Various Southwest Asia media reported yesterday that Iran, Russia and Syria have set up an operations room to ensure Syria is supplied with enough wheat and oil for its people to survive in the immediate period ahead. U.S. and European Union economic sanctions, combined with U.S. seizure of Syrian oil fields and stealing of its wheat from Syria’s northeast breadbasket region, have reduced 90% of the Syrian people to poverty and created widespread hunger.
EIR does not have independent knowledge of this report at this time. The source of the story is cited as Sputnik International news agency, which in turn cited unnamed sources in Damascus. Russian ships are reported to be transporting large quantities of wheat to Syria and will continue to do so until the end of June, under previously-existing contracts. That should secure Syria’s flour needs until the middle of 2022, putting an end to the current horrendous bread crisis, according to this report.
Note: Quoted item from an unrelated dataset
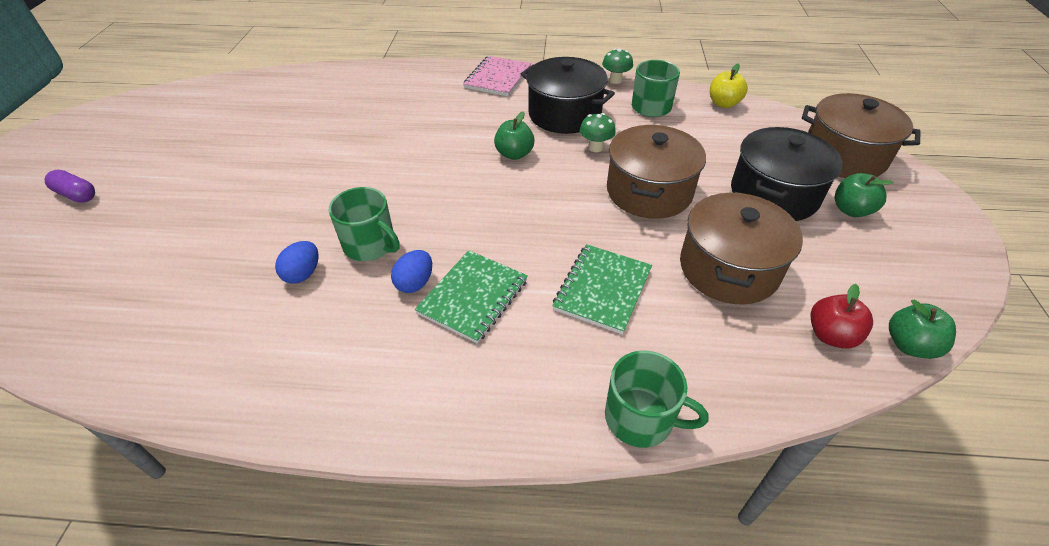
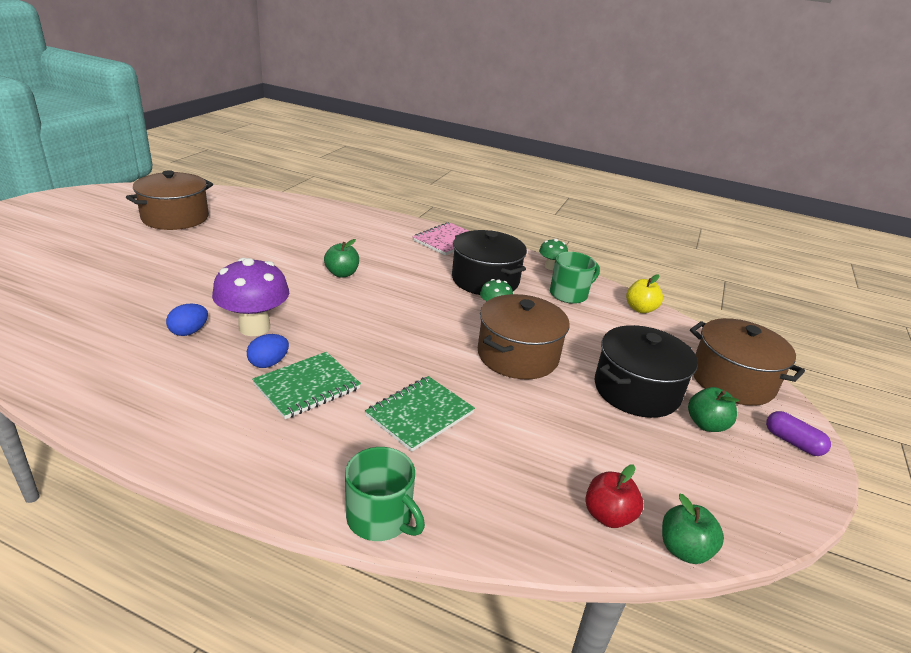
camera: 15 degrees right, 15 degrees down
(77, 195) = (72, 237): purple capsule -> purple capsule (793, 442)
(370, 245) = (254, 327): green mug -> purple mushroom
(514, 154) = (419, 297): green apple -> green apple (342, 274)
(728, 268) = (548, 434): brown pot -> brown pot (175, 218)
Asharq Al-Awsat reported that “according to the Sputnik sources, the new mechanism has ensured safe access to the Syrian estuaries for four Iranian tankers transporting crude oil and natural gas and escorted by Russian warships over the recent days.” The idea is to coordinate a supply of oil during the coming period by sending groups of Iranian ships to Syria “in a single batch, provided that the Russian naval fleet in the Mediterranean would take over the safety of their access to the Syrian ports continuously until the end of this year.”